> _Work to complete_
With both ends included, transcribe exactly the records below from their first line to the line that contains "I have a gift".

Provided records Block Start

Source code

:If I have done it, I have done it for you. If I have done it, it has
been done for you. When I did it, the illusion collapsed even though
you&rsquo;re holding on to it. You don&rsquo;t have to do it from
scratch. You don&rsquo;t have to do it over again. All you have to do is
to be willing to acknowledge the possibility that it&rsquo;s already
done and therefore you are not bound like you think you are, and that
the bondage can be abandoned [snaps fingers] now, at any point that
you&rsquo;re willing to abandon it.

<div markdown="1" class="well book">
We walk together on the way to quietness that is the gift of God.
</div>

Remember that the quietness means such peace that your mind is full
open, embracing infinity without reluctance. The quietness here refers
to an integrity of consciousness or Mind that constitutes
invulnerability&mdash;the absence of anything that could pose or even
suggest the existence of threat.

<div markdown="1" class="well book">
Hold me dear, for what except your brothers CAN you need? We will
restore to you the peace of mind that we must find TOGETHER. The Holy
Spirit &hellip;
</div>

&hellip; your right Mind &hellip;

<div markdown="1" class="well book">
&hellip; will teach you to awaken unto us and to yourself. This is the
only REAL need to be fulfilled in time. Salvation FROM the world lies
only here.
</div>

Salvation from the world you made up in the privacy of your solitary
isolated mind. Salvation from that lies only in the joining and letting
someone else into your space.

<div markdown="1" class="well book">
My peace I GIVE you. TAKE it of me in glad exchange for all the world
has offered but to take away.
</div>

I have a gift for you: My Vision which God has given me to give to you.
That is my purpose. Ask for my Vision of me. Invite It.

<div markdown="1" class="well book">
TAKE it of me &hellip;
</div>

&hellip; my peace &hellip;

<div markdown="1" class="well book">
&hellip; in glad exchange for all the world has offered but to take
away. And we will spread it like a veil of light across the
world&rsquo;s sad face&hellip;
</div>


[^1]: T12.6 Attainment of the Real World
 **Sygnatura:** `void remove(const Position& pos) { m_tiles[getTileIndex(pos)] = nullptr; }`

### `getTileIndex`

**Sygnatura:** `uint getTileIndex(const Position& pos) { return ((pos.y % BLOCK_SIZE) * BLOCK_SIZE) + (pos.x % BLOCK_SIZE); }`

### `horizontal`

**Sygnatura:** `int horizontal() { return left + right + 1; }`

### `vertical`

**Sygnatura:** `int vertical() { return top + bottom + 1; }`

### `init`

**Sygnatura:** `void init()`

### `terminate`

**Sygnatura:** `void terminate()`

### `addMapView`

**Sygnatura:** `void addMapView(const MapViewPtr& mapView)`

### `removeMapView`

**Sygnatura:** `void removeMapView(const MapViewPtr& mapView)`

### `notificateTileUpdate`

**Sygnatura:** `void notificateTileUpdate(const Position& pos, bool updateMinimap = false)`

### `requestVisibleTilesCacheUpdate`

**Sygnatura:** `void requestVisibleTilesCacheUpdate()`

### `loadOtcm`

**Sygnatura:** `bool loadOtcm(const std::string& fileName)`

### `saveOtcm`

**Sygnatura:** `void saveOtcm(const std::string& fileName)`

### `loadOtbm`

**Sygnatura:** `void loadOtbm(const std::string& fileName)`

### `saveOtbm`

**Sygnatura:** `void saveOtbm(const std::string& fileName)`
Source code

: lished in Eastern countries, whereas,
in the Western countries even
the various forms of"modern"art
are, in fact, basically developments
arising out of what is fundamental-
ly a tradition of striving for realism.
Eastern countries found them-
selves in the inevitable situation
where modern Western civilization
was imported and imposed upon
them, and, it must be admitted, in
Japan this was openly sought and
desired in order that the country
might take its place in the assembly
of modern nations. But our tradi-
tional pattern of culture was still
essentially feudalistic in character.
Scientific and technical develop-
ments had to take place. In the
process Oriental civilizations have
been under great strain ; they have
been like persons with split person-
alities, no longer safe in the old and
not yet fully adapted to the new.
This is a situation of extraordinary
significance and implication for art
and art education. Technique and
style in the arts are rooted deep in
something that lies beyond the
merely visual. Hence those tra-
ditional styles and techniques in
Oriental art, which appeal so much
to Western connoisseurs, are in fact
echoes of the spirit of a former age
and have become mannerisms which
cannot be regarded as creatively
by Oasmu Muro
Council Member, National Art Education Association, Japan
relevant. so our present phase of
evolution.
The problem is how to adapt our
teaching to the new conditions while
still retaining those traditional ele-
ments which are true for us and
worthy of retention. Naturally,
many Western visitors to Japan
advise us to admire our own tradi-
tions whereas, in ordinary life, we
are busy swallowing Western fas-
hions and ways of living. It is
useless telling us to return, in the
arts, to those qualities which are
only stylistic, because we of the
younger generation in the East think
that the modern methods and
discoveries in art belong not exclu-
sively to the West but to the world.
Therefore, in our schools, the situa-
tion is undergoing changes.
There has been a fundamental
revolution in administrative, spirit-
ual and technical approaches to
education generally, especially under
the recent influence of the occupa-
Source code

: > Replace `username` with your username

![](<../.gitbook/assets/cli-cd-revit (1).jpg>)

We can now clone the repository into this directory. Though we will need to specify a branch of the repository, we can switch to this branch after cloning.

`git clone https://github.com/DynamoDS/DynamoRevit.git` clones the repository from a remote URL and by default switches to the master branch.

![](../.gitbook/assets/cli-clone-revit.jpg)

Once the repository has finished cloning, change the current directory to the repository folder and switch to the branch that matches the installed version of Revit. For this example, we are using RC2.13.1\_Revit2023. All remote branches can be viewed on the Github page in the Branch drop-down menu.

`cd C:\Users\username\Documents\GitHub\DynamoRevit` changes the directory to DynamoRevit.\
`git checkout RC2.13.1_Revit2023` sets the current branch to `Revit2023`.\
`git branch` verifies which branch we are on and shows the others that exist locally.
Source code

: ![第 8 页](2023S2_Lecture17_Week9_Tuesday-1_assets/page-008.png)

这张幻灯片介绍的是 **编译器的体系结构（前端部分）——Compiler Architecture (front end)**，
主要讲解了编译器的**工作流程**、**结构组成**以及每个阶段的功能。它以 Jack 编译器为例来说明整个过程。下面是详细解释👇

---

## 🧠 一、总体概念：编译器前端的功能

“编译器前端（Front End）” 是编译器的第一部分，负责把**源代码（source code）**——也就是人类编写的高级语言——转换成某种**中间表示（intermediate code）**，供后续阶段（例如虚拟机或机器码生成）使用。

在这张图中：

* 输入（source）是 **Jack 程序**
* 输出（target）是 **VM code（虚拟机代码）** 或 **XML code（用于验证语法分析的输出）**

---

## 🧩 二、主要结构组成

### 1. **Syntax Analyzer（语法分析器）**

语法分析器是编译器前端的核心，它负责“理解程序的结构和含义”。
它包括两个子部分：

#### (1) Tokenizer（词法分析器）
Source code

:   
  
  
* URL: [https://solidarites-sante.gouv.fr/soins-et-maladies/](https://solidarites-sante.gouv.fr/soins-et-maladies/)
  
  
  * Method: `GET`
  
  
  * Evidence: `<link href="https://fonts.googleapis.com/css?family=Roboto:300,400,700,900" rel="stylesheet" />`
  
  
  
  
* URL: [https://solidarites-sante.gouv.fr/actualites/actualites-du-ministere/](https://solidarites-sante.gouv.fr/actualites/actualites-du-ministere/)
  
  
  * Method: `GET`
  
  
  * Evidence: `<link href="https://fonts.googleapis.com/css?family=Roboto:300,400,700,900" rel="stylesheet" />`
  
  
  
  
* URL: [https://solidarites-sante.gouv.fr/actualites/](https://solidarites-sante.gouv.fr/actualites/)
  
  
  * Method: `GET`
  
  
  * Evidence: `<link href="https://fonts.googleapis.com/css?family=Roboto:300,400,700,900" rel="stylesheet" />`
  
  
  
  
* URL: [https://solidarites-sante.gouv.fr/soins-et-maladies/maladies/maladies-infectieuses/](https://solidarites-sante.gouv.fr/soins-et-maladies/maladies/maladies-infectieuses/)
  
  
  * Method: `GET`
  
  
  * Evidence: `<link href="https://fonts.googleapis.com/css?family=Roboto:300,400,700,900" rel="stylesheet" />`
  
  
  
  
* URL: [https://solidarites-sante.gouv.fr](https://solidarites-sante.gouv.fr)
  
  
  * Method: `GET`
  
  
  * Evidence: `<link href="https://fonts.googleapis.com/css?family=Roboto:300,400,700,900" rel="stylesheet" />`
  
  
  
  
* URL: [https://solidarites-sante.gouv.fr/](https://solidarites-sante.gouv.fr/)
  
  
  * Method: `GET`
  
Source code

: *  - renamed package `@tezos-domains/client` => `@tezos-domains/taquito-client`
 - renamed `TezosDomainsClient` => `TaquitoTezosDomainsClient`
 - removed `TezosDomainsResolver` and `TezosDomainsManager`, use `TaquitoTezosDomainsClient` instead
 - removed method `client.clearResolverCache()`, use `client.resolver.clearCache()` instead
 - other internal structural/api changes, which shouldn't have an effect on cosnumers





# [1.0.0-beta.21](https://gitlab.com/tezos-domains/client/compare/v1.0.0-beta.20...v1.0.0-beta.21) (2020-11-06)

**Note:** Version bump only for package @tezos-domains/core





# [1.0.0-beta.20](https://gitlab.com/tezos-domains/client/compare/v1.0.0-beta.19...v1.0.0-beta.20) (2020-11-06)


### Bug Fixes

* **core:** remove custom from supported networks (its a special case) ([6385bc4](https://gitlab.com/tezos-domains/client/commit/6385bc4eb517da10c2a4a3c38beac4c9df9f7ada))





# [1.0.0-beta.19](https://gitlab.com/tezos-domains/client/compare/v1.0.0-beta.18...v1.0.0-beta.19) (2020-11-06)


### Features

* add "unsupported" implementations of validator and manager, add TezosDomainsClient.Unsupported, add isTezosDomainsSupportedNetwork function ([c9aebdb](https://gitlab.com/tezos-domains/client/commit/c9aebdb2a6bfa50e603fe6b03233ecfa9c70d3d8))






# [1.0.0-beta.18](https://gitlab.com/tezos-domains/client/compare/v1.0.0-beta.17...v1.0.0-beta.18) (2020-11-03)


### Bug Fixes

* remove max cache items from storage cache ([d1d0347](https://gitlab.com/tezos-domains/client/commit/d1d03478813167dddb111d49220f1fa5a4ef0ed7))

Provided records Block End

> _Exercise solution_
Source code

:If I have done it, I have done it for you. If I have done it, it has
been done for you. When I did it, the illusion collapsed even though
you&rsquo;re holding on to it. You don&rsquo;t have to do it from
scratch. You don&rsquo;t have to do it over again. All you have to do is
to be willing to acknowledge the possibility that it&rsquo;s already
done and therefore you are not bound like you think you are, and that
the bondage can be abandoned [snaps fingers] now, at any point that
you&rsquo;re willing to abandon it.

<div markdown="1" class="well book">
We walk together on the way to quietness that is the gift of God.
</div>

Remember that the quietness means such peace that your mind is full
open, embracing infinity without reluctance. The quietness here refers
to an integrity of consciousness or Mind that constitutes
invulnerability&mdash;the absence of anything that could pose or even
suggest the existence of threat.

<div markdown="1" class="well book">
Hold me dear, for what except your brothers CAN you need? We will
restore to you the peace of mind that we must find TOGETHER. The Holy
Spirit &hellip;
</div>

&hellip; your right Mind &hellip;

<div markdown="1" class="well book">
&hellip; will teach you to awaken unto us and to yourself. This is the
only REAL need to be fulfilled in time. Salvation FROM the world lies
only here.
</div>

Salvation from the world you made up in the privacy of your solitary
isolated mind. Salvation from that lies only in the joining and letting
someone else into your space.

<div markdown="1" class="well book">
My peace I GIVE you. TAKE it of me in glad exchange for all the world
has offered but to take away.
</div>

I have a gift for you: My Vision which God has given me to give to you.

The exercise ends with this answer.